Действительно, на ступеньках возле двери обнаружилось несколько густых красных капель. Иордан усмехнулся, обнажив длинные желтые зубы, и двинулся вниз по лестнице.
Однако внизу никаких пятен уже не было. Иордан, впрочем, не сомневался в том, что убийца уже покинул гостиницу. Он вышел на улицу и остановился, вглядываясь в ночную темноту. Сейчас свеча была ему только помехой: убийца, если он затаился где-нибудь поблизости, видел огонек, а Иордан, напротив, не видел ничего.
Задув свечу, ливонец прижался к стене и стал слушать. Ничего. Только ветер шумит в кронах деревьев, да еще, если прислушаться хорошенько, слышен плеск волн о днища кораблей.

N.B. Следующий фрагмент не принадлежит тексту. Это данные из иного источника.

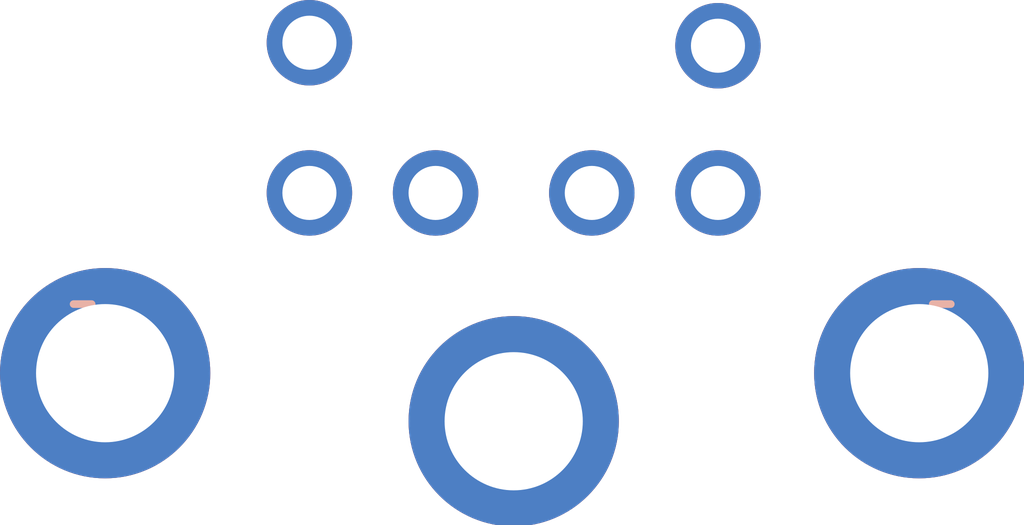
<source format=kicad_pcb>
(kicad_pcb
	(version 20240108)
	(generator "pcbnew")
	(generator_version "8.0")
	(general
		(thickness 1.6)
		(legacy_teardrops no)
	)
	(paper "A4")
	(layers
		(0 "F.Cu" signal)
		(31 "B.Cu" signal)
		(32 "B.Adhes" user "B.Adhesive")
		(33 "F.Adhes" user "F.Adhesive")
		(34 "B.Paste" user)
		(35 "F.Paste" user)
		(36 "B.SilkS" user "B.Silkscreen")
		(37 "F.SilkS" user "F.Silkscreen")
		(38 "B.Mask" user)
		(39 "F.Mask" user)
		(40 "Dwgs.User" user "User.Drawings")
		(41 "Cmts.User" user "User.Comments")
		(42 "Eco1.User" user "User.Eco1")
		(43 "Eco2.User" user "User.Eco2")
		(44 "Edge.Cuts" user)
		(45 "Margin" user)
		(46 "B.CrtYd" user "B.Courtyard")
		(47 "F.CrtYd" user "F.Courtyard")
		(48 "B.Fab" user)
		(49 "F.Fab" user)
		(50 "User.1" user)
		(51 "User.2" user)
		(52 "User.3" user)
		(53 "User.4" user)
		(54 "User.5" user)
		(55 "User.6" user)
		(56 "User.7" user)
		(57 "User.8" user)
		(58 "User.9" user)
	)
	(setup
		(pad_to_mask_clearance 0)
		(allow_soldermask_bridges_in_footprints no)
		(pcbplotparams
			(layerselection 0x00010fc_ffffffff)
			(plot_on_all_layers_selection 0x0000000_00000000)
			(disableapertmacros no)
			(usegerberextensions no)
			(usegerberattributes yes)
			(usegerberadvancedattributes yes)
			(creategerberjobfile yes)
			(dashed_line_dash_ratio 12.000000)
			(dashed_line_gap_ratio 3.000000)
			(svgprecision 4)
			(plotframeref no)
			(viasonmask no)
			(mode 1)
			(useauxorigin no)
			(hpglpennumber 1)
			(hpglpenspeed 20)
			(hpglpendiameter 15.000000)
			(pdf_front_fp_property_popups yes)
			(pdf_back_fp_property_popups yes)
			(dxfpolygonmode yes)
			(dxfimperialunits yes)
			(dxfusepcbnewfont yes)
			(psnegative no)
			(psa4output no)
			(plotreference yes)
			(plotvalue yes)
			(plotfptext yes)
			(plotinvisibletext no)
			(sketchpadsonfab no)
			(subtractmaskfromsilk no)
			(outputformat 1)
			(mirror no)
			(drillshape 1)
			(scaleselection 1)
			(outputdirectory "")
		)
	)
	(net 0 "")
	(footprint "clipboard:240ad385-3872-433f-9c9a-dfd97e0a4142" (layer "F.Cu") (at 196.342 91.2368))
)

</source>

Идти дальше в темноте Иордан не решился. Незачем облегчать убийцам задачу. Следы он поищет завтра. Кровь не так-то легко стирается с поверхности земли.
Он вернулся в комнату. Мертвец лежал на полу в прежней позе. Вообще там ничего не изменилось.
Иордан вынул меч из ножен и несколько раз провел вокруг себя, каждое мгновение ожидая, что наткнется на чье-нибудь тело. Но убийца не решился возвращаться.
Будет ждать другого случая, надо полагать.
Иордан усмехнулся. Теперь ему предстояло решить другой вопрос: стоит ли будить от сладкого сна хозяина гостиницы и рассказывать ему о происшествии, а затем и извещать городские власти — бежать в приказ и вообще ставить на ноги Новгород? Или же лучше скрыть покушение, спрятать до времени тело и, прежде всего, переговорить с Флором и Лавром, которым это, похоже, даст новую пищу для размышлений? Заодно подождать — не зашевелится ли кто-нибудь в городе в поисках пропавшего слуги, посланного с опасным и пакостным поручением — зарезать спящего…
В конце концов, ливонец пришел ко второму решению. Оно показалось ему более богатым. Убитый — не знатный человек и не уважаемый, обычный холоп, если судить по одежде и рукам. Да и рожа препротивная, подумал Иордан — возможно, несколько несправедливый к умершему. Но у него, признаем честно, были все основания для необъективных суждений.